EXERCISE AIM
Everything in the listing below should be repeated verbatim, apart from the pictures.

INFORMATION SUPPLIED
╭──
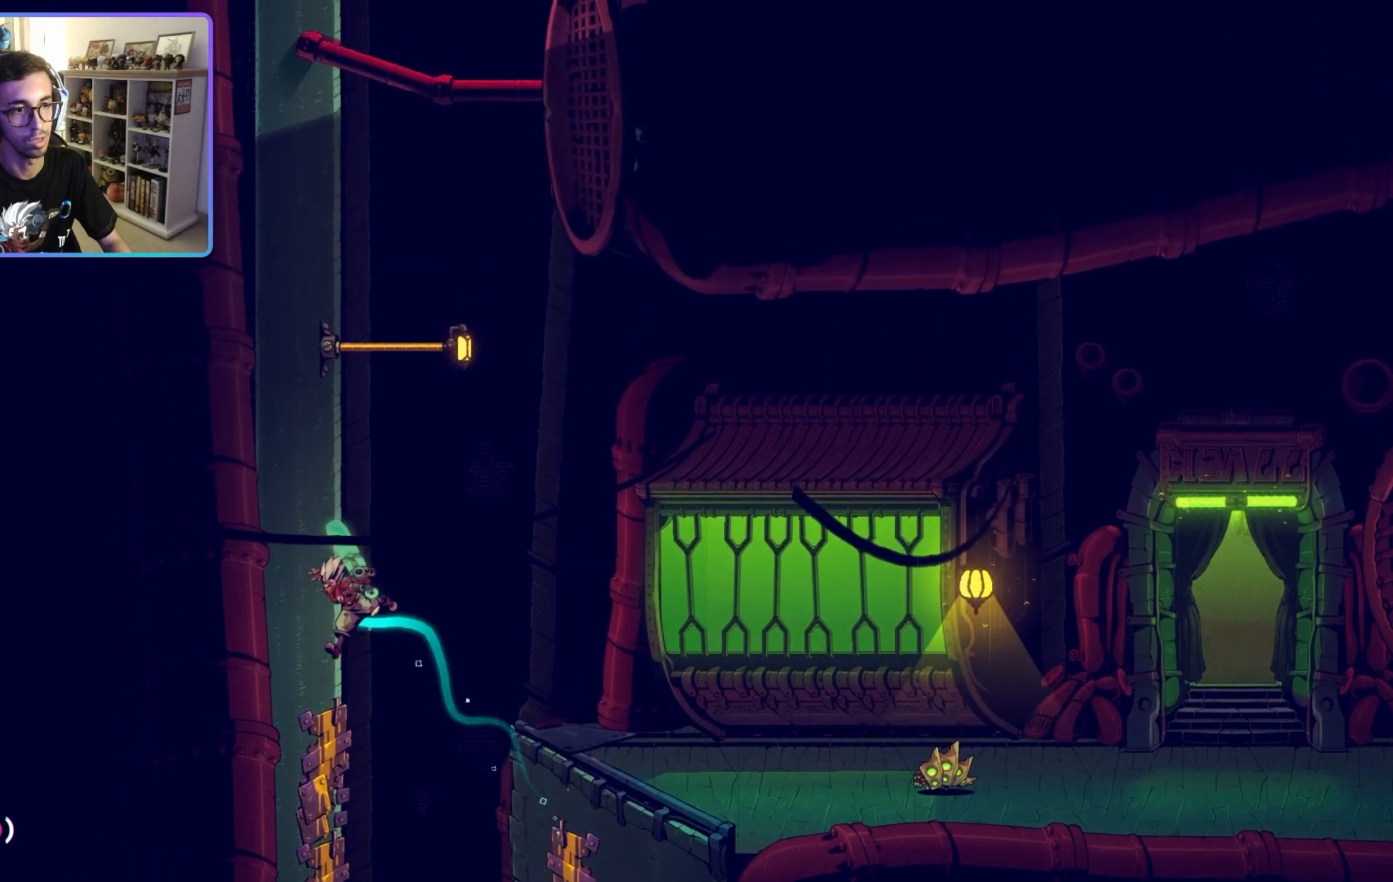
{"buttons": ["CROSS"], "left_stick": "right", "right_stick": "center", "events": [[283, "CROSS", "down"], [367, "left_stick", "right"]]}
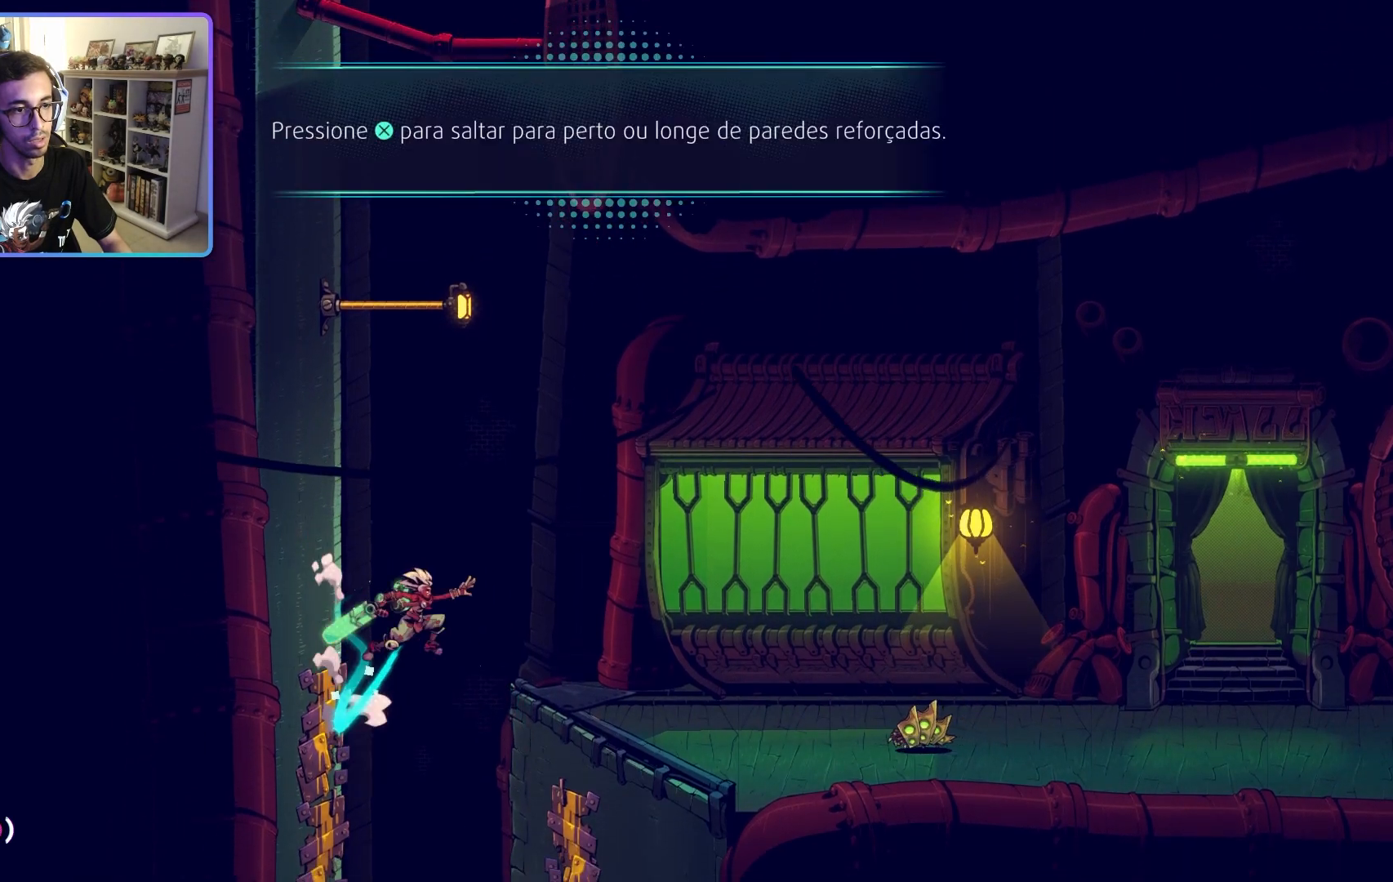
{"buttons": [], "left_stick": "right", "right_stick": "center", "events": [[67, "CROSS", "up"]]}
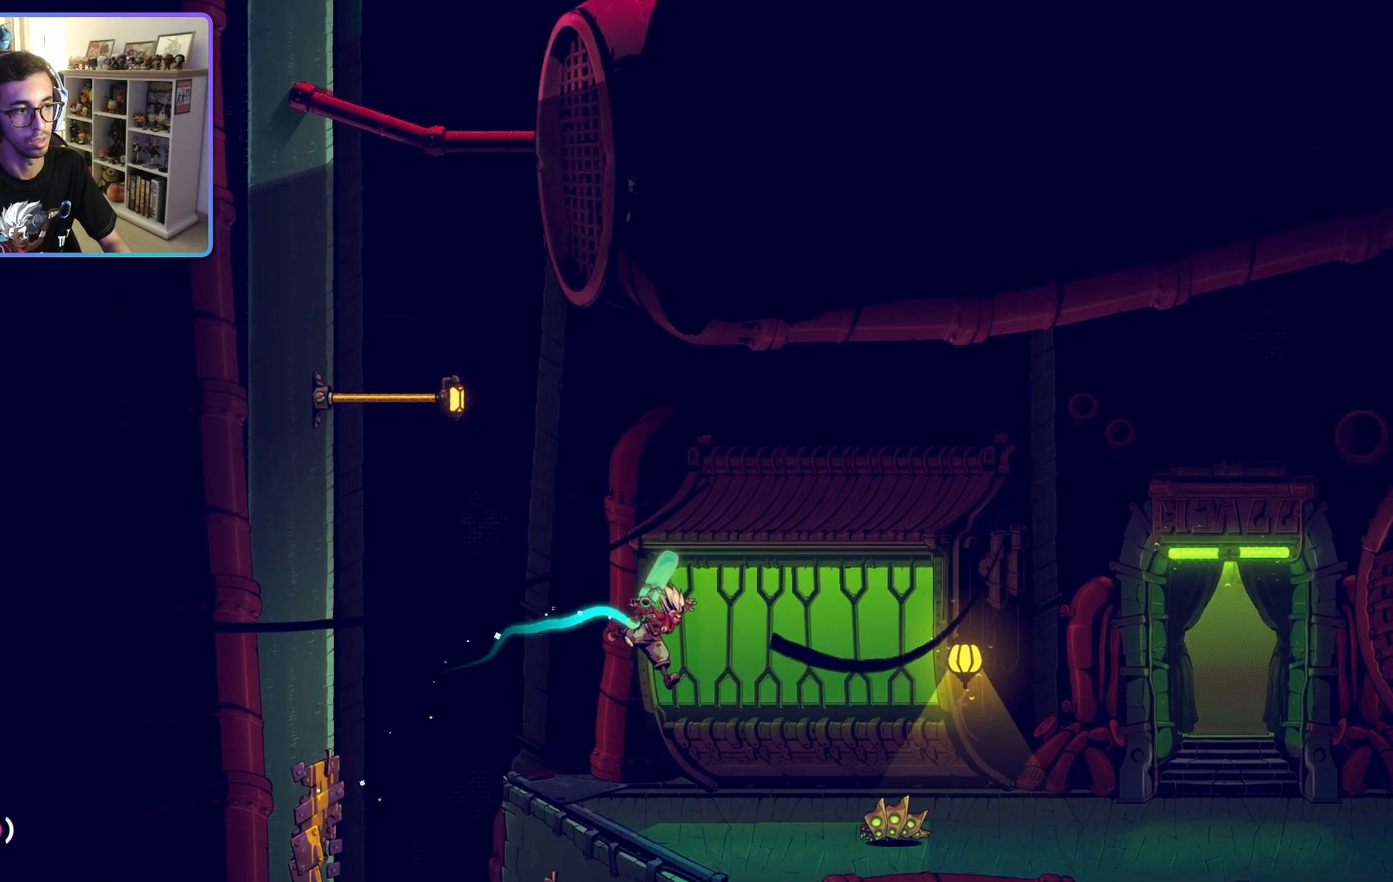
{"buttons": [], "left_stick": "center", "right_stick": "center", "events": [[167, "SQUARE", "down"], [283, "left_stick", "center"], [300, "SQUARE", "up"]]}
╰──
WRITTEN RESPONSE
{"buttons": ["CROSS"], "left_stick": "right", "right_stick": "center", "events": [[283, "CROSS", "down"], [367, "left_stick", "right"]]}
{"buttons": [], "left_stick": "right", "right_stick": "center", "events": [[67, "CROSS", "up"]]}
{"buttons": [], "left_stick": "center", "right_stick": "center", "events": [[167, "SQUARE", "down"], [283, "left_stick", "center"], [300, "SQUARE", "up"]]}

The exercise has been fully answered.